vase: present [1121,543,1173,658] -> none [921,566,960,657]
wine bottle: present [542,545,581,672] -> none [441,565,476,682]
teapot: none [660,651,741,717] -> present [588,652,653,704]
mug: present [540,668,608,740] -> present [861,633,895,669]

◇ ◇ ◇ ◇

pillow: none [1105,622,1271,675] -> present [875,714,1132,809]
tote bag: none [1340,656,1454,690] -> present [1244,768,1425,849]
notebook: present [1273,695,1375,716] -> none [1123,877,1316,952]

◇ ◇ ◇ ◇

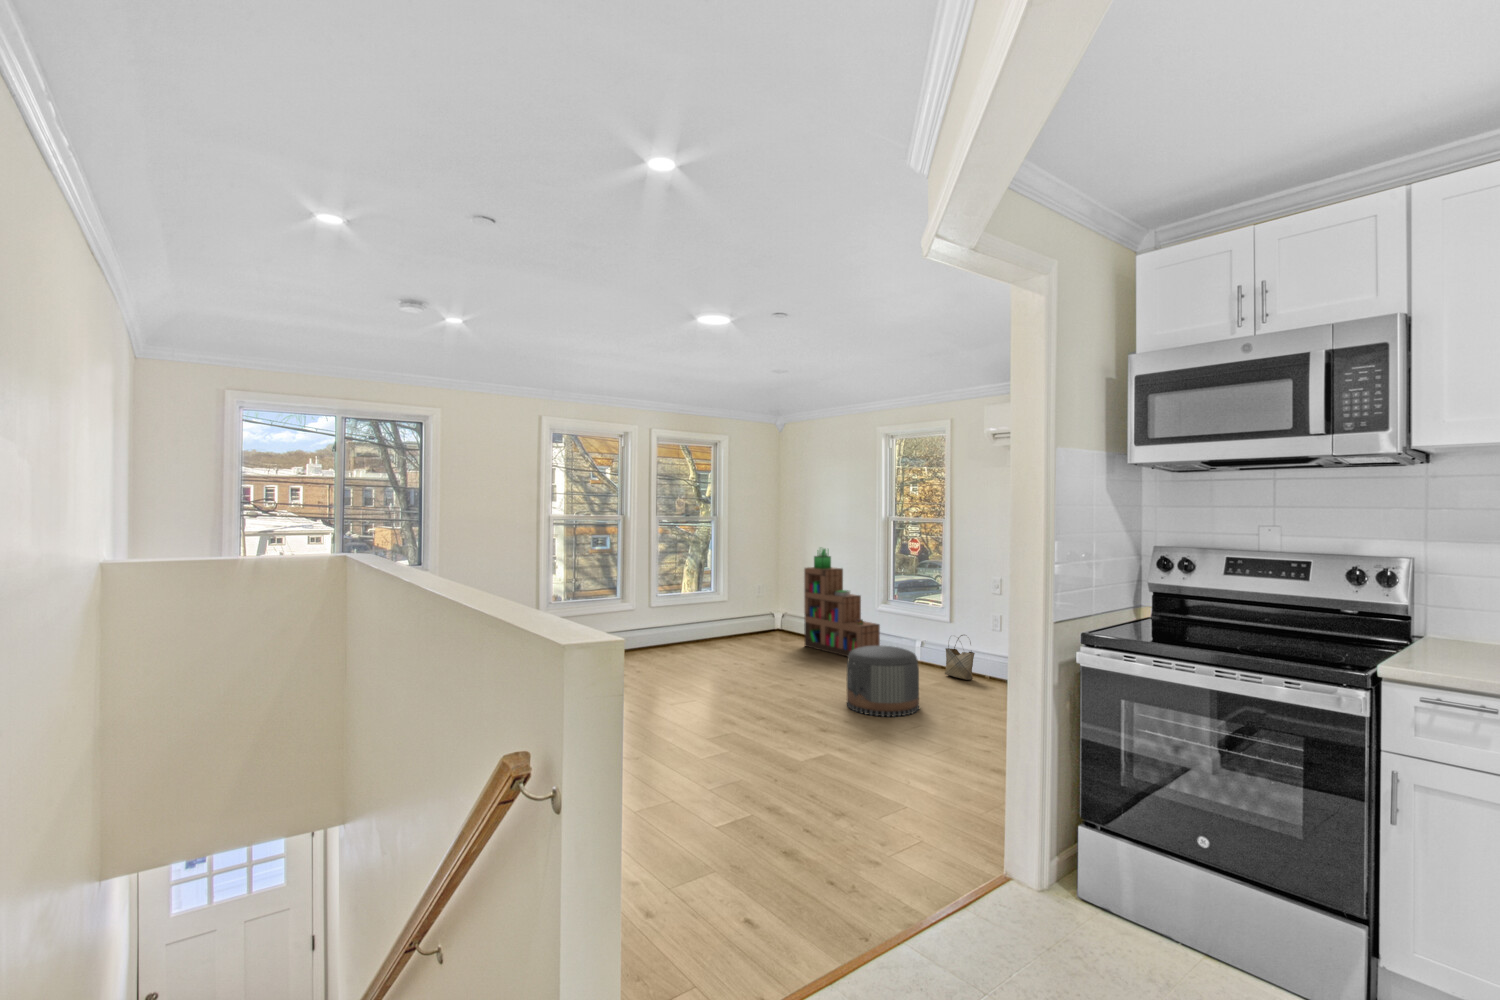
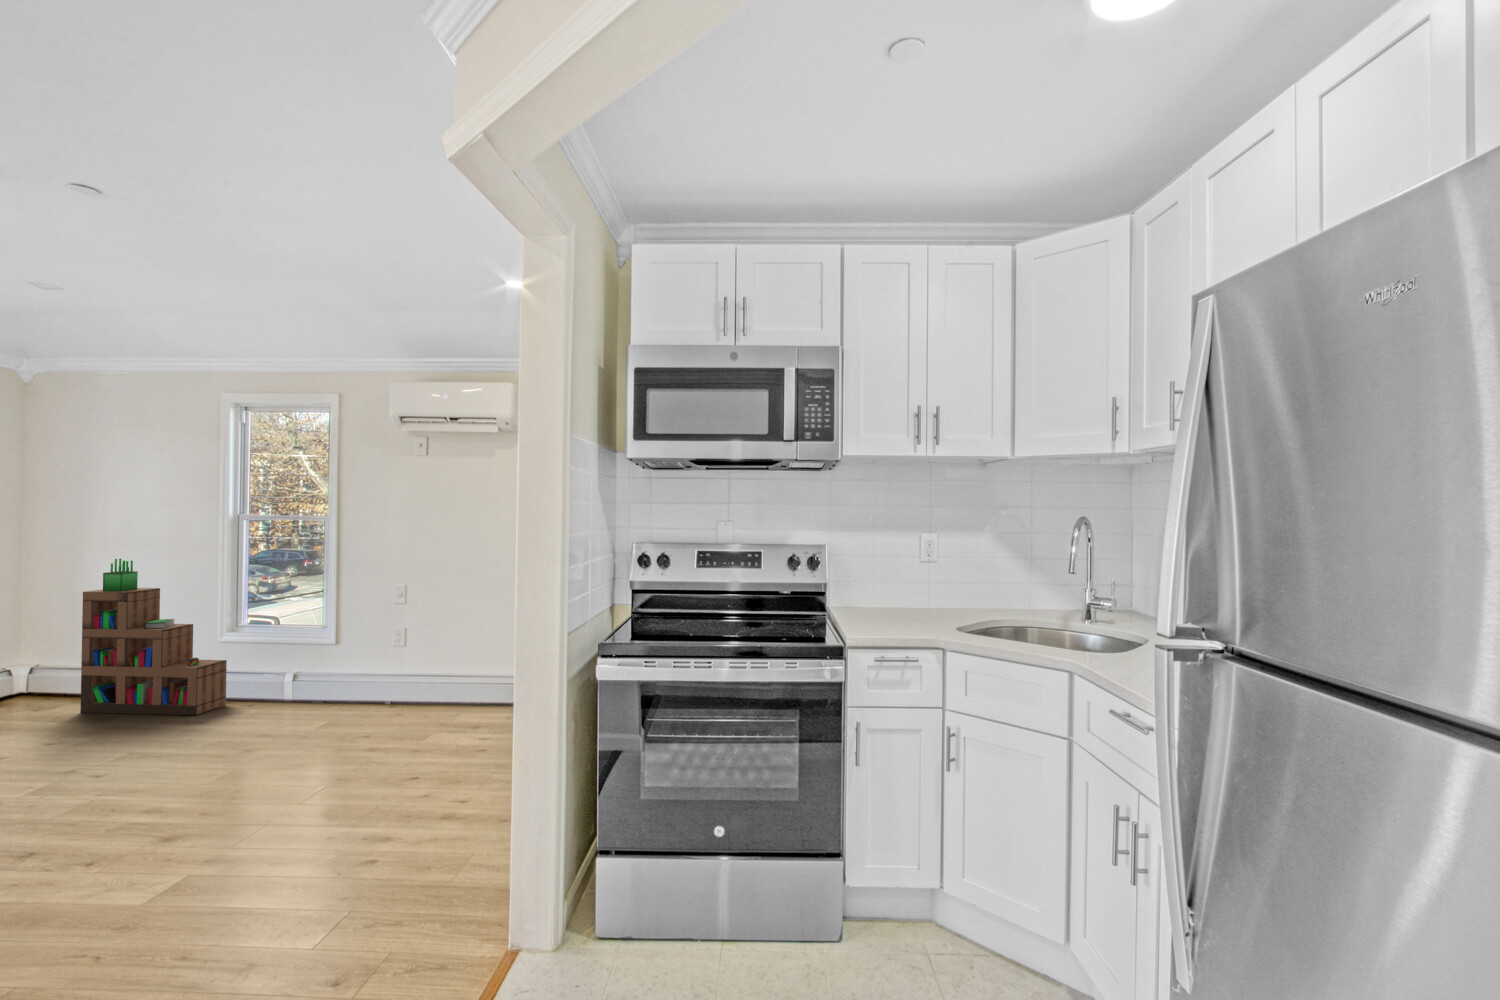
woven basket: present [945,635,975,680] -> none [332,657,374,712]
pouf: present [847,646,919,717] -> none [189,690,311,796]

◇ ◇ ◇ ◇

__WHAT TO WORK ON__
The expected answer is an exact copy of the lines above, beginning at the line with "tote bag: none" and ending at the line with "notebook: present [1273,695,1375,716]", with both ends in.

__EXERCISE OUTPUT__
tote bag: none [1340,656,1454,690] -> present [1244,768,1425,849]
notebook: present [1273,695,1375,716] -> none [1123,877,1316,952]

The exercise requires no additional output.